Minnesota hospitals have struggled for years to eliminate so-called wrong-site surgeries such as the one that occurred last week when a Methodist Hospital surgeon accidentally removed a healthy kidney from a patient with kidney cancer.
But just as soon as they think they've made progress, they find another gap in their safety protocols. In this case, the mistake happened because weeks before the patient was rolled into the surgery suite, the surgeon marked the wrong kidney as cancerous in the medical record.
Patient safety experts say they are just beginning to realize that correcting such upstream mistakes in medical records will be critically important in eliminating wrong-site surgeries. But those fixes will be far more complicated and difficult to implement than safety protocols that primarily focus on operating rooms just before surgery.
Kathleen Harder, a University of Minnesota psychologist working with Minnesota hospitals to reduce errors, believes it is possible to design ways for hospitals to get better.
"Having said that, however, you will never completely eradicate human errors," she said. "Because humans are humans."
Often, it takes a serious error to spark reforms, said Chris Messerly, a Minneapolis attorney who specializes in medical malpractice cases.
In the wake of the tragic error that resulted in leaving a cancerous kidney in the patient, Methodist has again refined its procedures, officials said.
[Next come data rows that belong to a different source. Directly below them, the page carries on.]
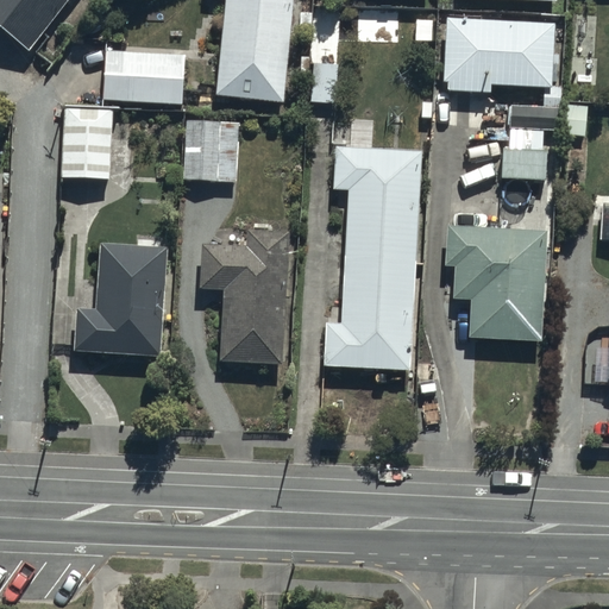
[(0,0),(0,25),(27,46),(63,0),(0,0)]
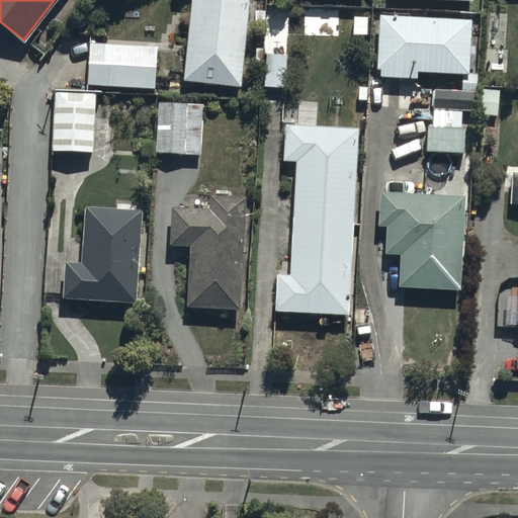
[(189,0),(181,78),(239,83),(247,0),(189,0)]
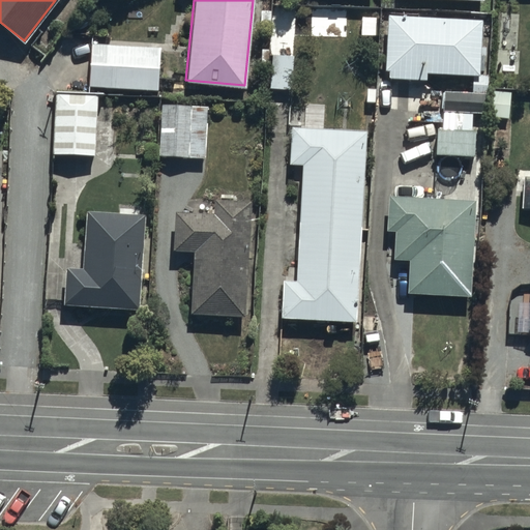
[(481,17),(387,12),(385,76),(425,78),(425,70),(478,72),(481,17)]
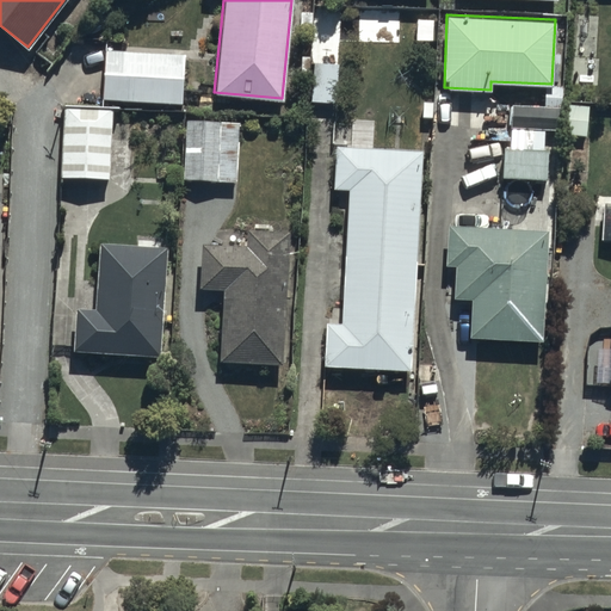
[(184,51),(104,48),(102,98),(181,103),(184,51)]
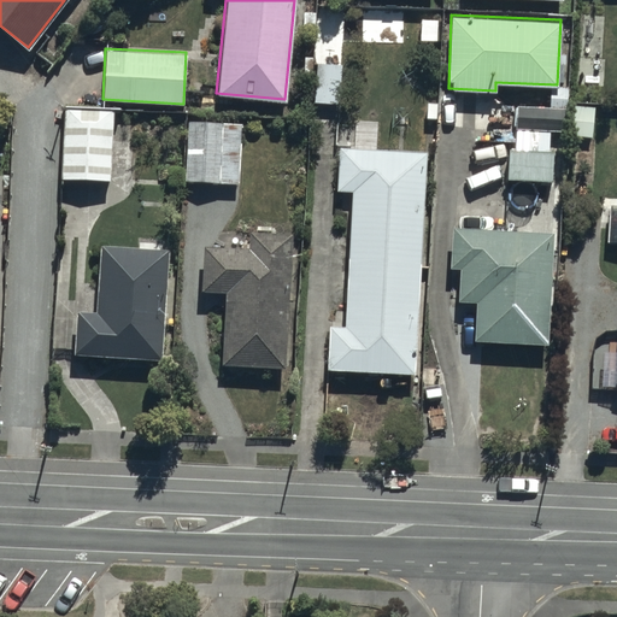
[(339,103),(341,63),(304,60),(300,100),(339,103)]
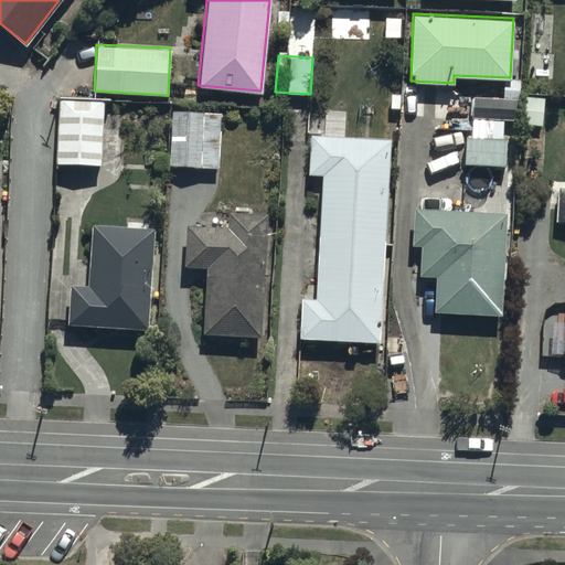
[(102,98),(57,97),(56,162),(100,163),(102,98)]
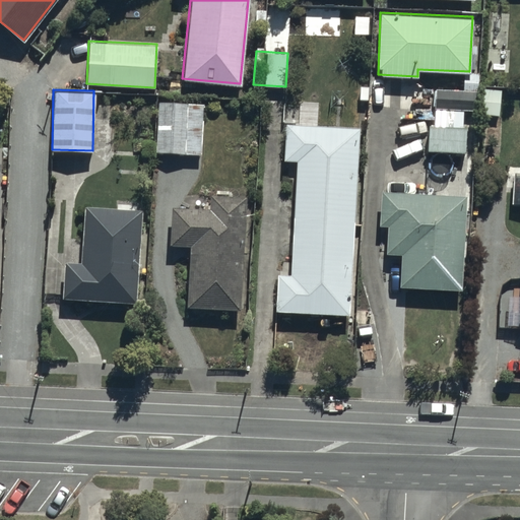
[(430,95),(429,164),(407,164),(406,178),(426,179),(426,183),(455,183),(456,151),(462,151),(464,98),(430,95)]
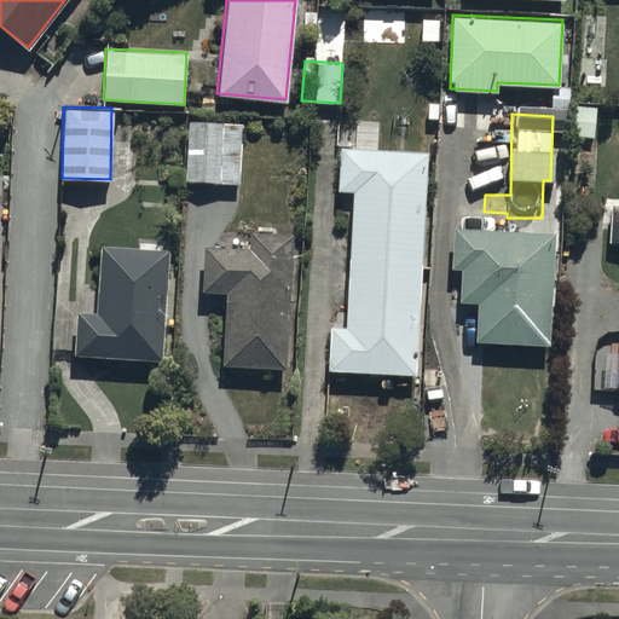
[(242,121),(186,120),(185,180),(241,181),(242,121)]
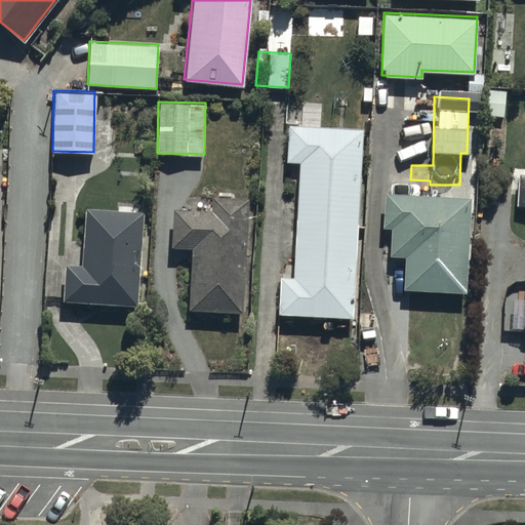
[(352,315),(360,128),(287,125),(286,161),(298,162),(294,261),(284,260),(283,276),(280,276),(278,312),(352,315)]
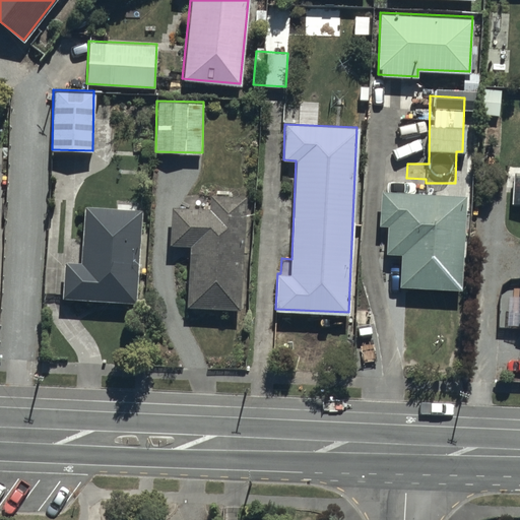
[(379,223),(388,223),(387,252),(400,252),(399,285),(460,288),(464,193),(380,189),(379,223)]
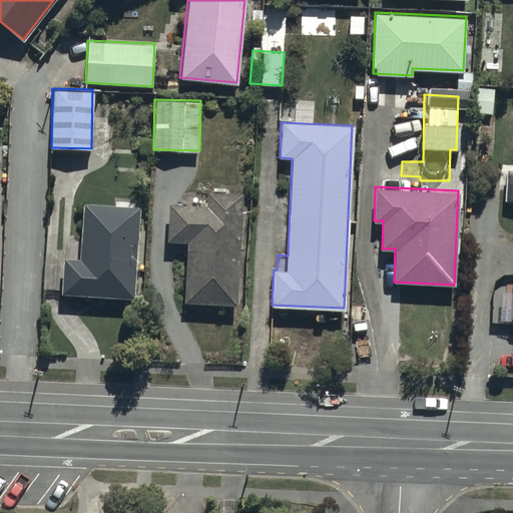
[(235,304),(240,192),(207,190),(206,203),(169,201),(167,241),(186,242),(184,301),(235,304)]
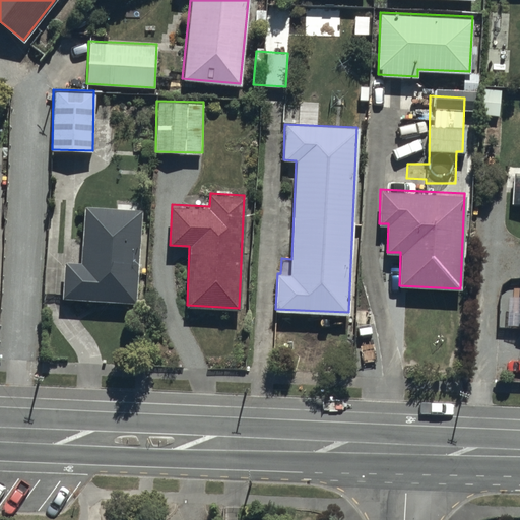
[(62,261),(61,296),(135,300),(140,209),(83,206),(80,262),(62,261)]
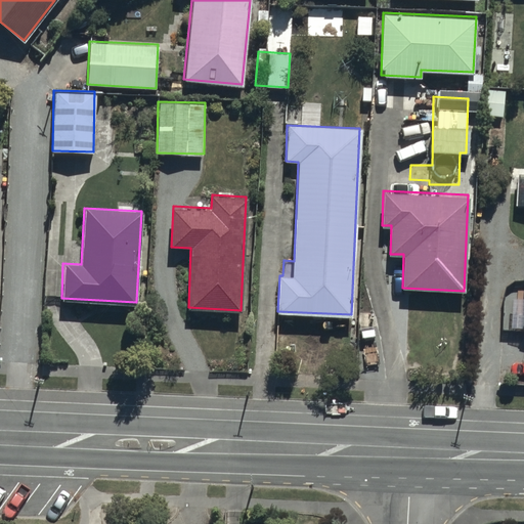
All buildings are outlined.
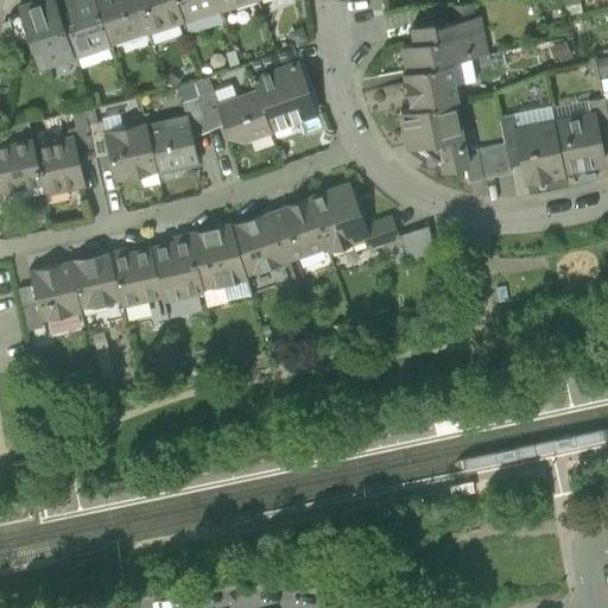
[(45,63),(74,55),(55,0),(39,0),(18,7),(20,14),(30,42),(33,51),(40,48),(45,63)]
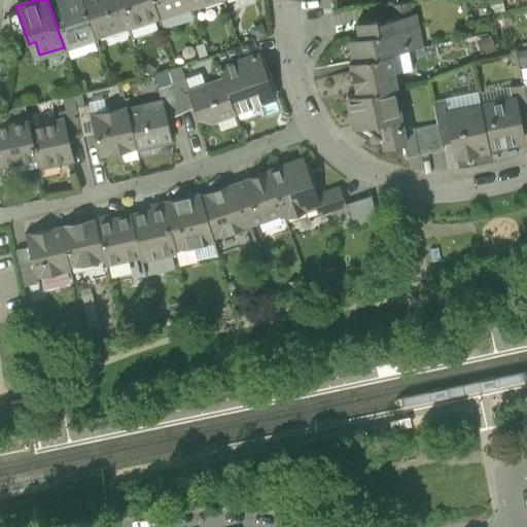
[(47,0),(64,47),(95,36),(82,0),(47,0)]
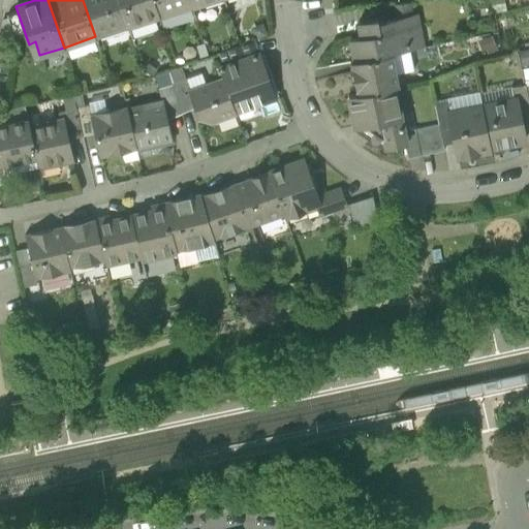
[(83,0),(95,36),(127,26),(118,0),(83,0)]
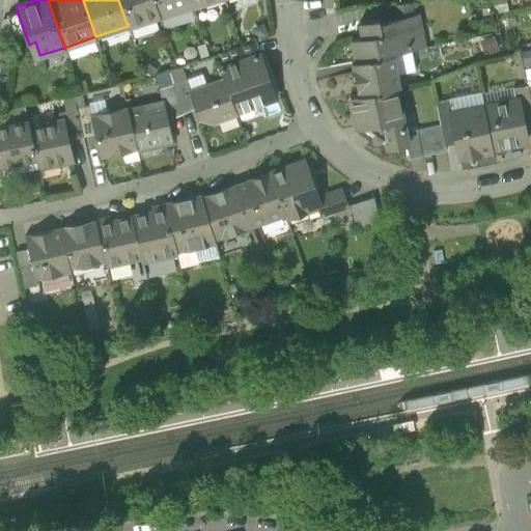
[(118,0),(128,26),(160,16),(154,0),(118,0)]
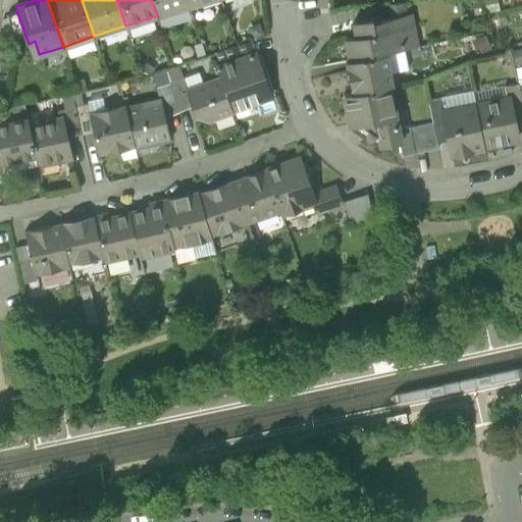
[(151,0),(157,15),(173,9),(176,4),(187,1),(186,0),(151,0)]
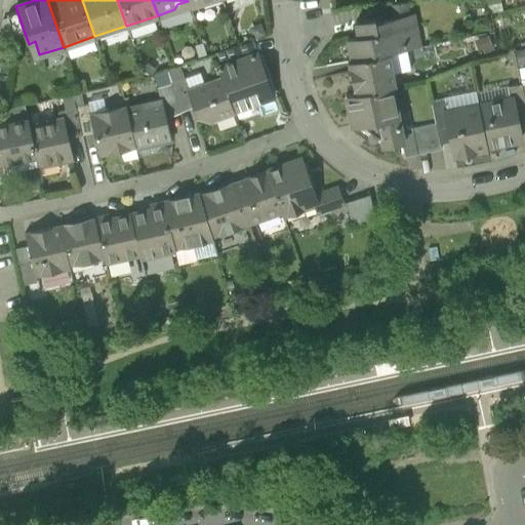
[(505,12),(501,0),(485,0),(489,15),(505,12)]
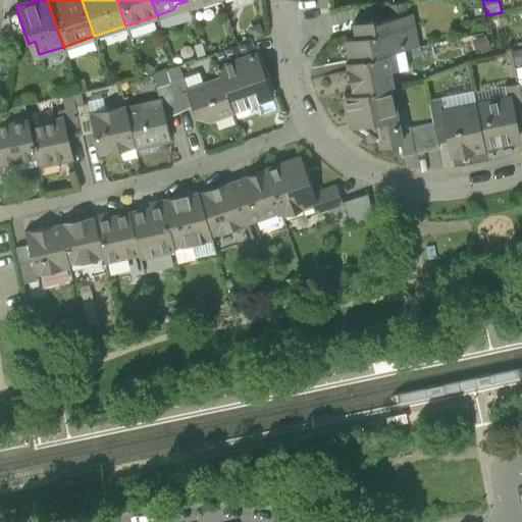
[(390,5),(394,18),(406,16),(403,3),(390,5)]
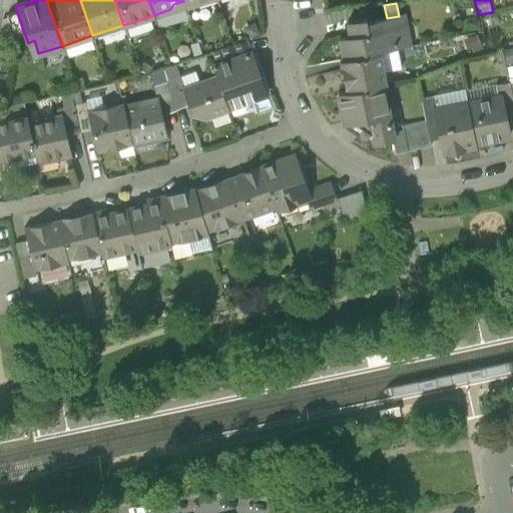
[(25,35),(17,12),(7,16),(14,39),(25,35)]
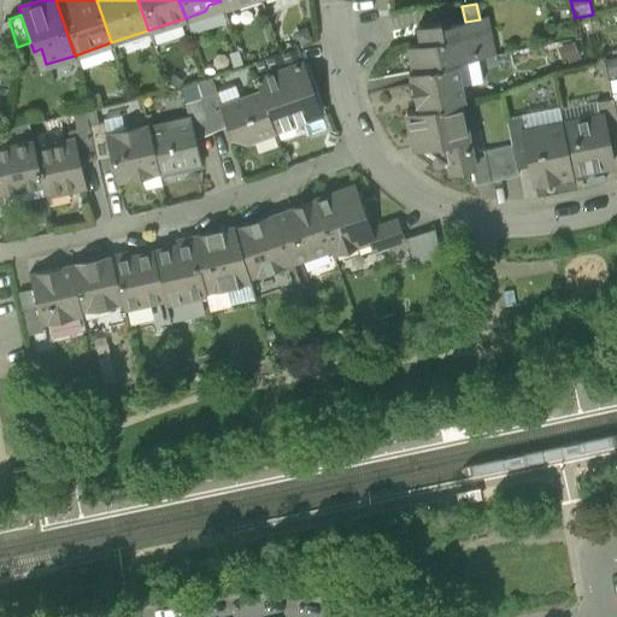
[(411,64),(413,72),(457,63),(479,59),(489,57),(486,37),(489,37),(485,18),(480,19),(465,22),(448,25),(440,28),(439,23),(418,28),(422,45),(409,47),(411,64)]
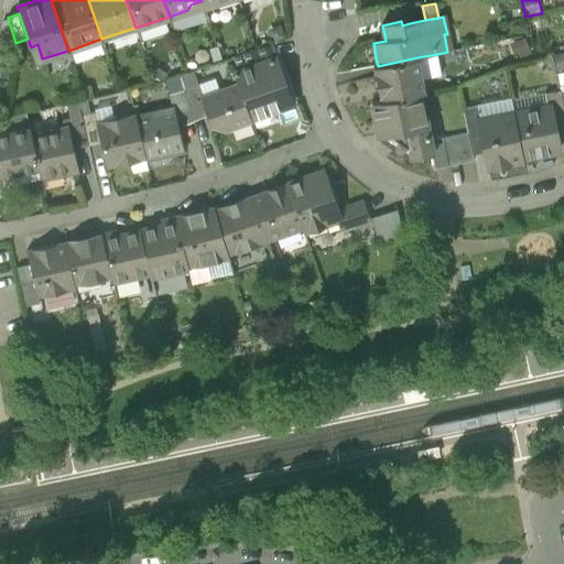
[(268,30),(272,43),(285,39),(280,25),(268,30)]
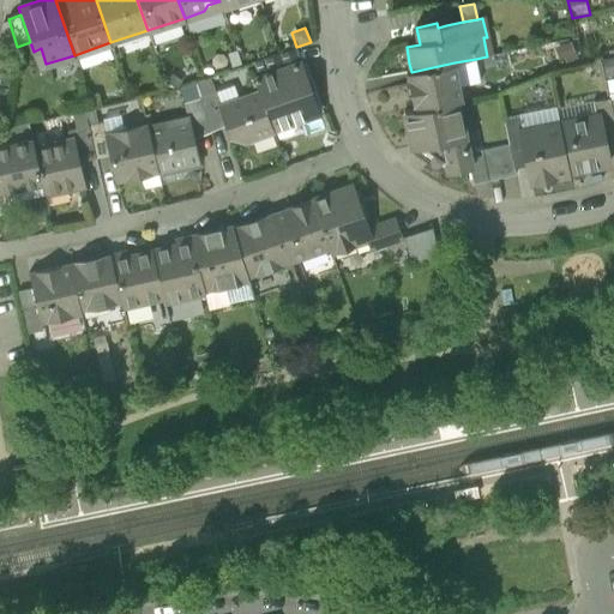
[(579,59),(572,42),(555,49),(560,60),(566,58),(567,64),(579,59)]
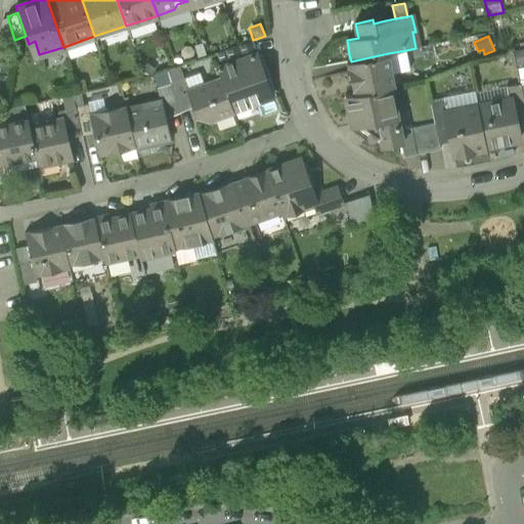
[(252,42),(217,54),(221,67),(257,53),(252,42)]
To prevent that kind of thing from happening again, as of Monday surgical teams at Methodist are required to review all medical images, such as X-rays, right before surgery begins. It will be yet another item on their last-minute safety checklist.
"This is an event that points out how complicated wrong-site surgeries can be," said Diane Rydrych, assistant director of healthy policy at the Minnesota Department of Health. "There are a lot of steps that have to happen correctly, and errors can occur at any time."
Officials from Park Nicollet Health Services, which owns the St. Louis Park hospital, took the unusual step of going public with what many described as an extremely rare event. In doing so, they shed light on how what was once a secretive process within each hospital has become a national and statewide public health effort to reduce hospital errors.
"Being transparent is a major step forward in patient safety," Rydrych said.
Methodist officials said they have apologized to the patient and family, who asked not to be identified, and are providing support in every way they can. They declined to say what effect the error will have on the patient's chances for recovery.
The surgeon, who also was not identified, has voluntarily stopped seeing patients until the hospital completes its internal inquiry.
Once completed, that inquiry will be shared with the Health Department and other hospitals around the state, as required by state law.
How safety protocols work
Minnesota was the first state to adopt national error reporting guidelines, which require hospitals to report a variety of errors, including wrong-site surgeries. In addition, Minnesota hospitals now share information and tricks-of-the-trade to reduce errors.
To date, most of the protocols to prevent wrong-site surgeries occur in the operating room. Surgeons, for example, now routinely mark the surgical site on the patient while the patient is awake. Surgical teams routinely "pause for the cause," where they take a moment to review the case before they proceed. Anyone with doubts or questions is expected to speak up.
But there's no doubt, experts say, that mistakes still slip through. Last year hospitals in the state reported 24 wrong-site surgeries, though none resulted in death or serious disability, according to an annual report by the Health Department.
Dr. David Dries, a surgeon at Regions Hospital in St. Paul, recently studied the surgical mishaps at Minnesota hospitals. In more than half, surgeons who operated on the wrong body part failed to sign or initial the spot ahead of time. In one case, he said, a surgeon admitted he was thinking about his next case when he performed the wrong operation.
Dries, who is president-elect of the Minnesota Surgical Society, said such mistakes "are devastating for any surgeon."
How mistakes happen
But in every case he examined, he found that surgical teams ignored at least one of the safety rules imposed to prevent such errors. The rules may work, he said, "but we don't always follow them."
Mistakes can happen even if all the rules are followed. Methodist Hospital officials said that was the case with the kidney cancer patient.
Now patient safety experts are trying to untangle how errors take root before surgery begins, Rydrych said "We're talking to hospitals about how to make sure that we are looking at all the available documentation and information prior to the procedure. There's not a lot of research on that."
Because every hospital and every clinic has a different system, "it's a huge task," she said.
Messerly, the attorney, gives Park Nicollet credit for being open about the situation. "My hat's off to Park Nicollet for being upright," which he views as key to progress.
A few years ago, he represented a woman who was given a double mastectomy when she was wrongly diagnosed with breast cancer. That case prompted changes in pathology labs around the country. "There's a lot of good that can come out of such a horrible tragedy," he said.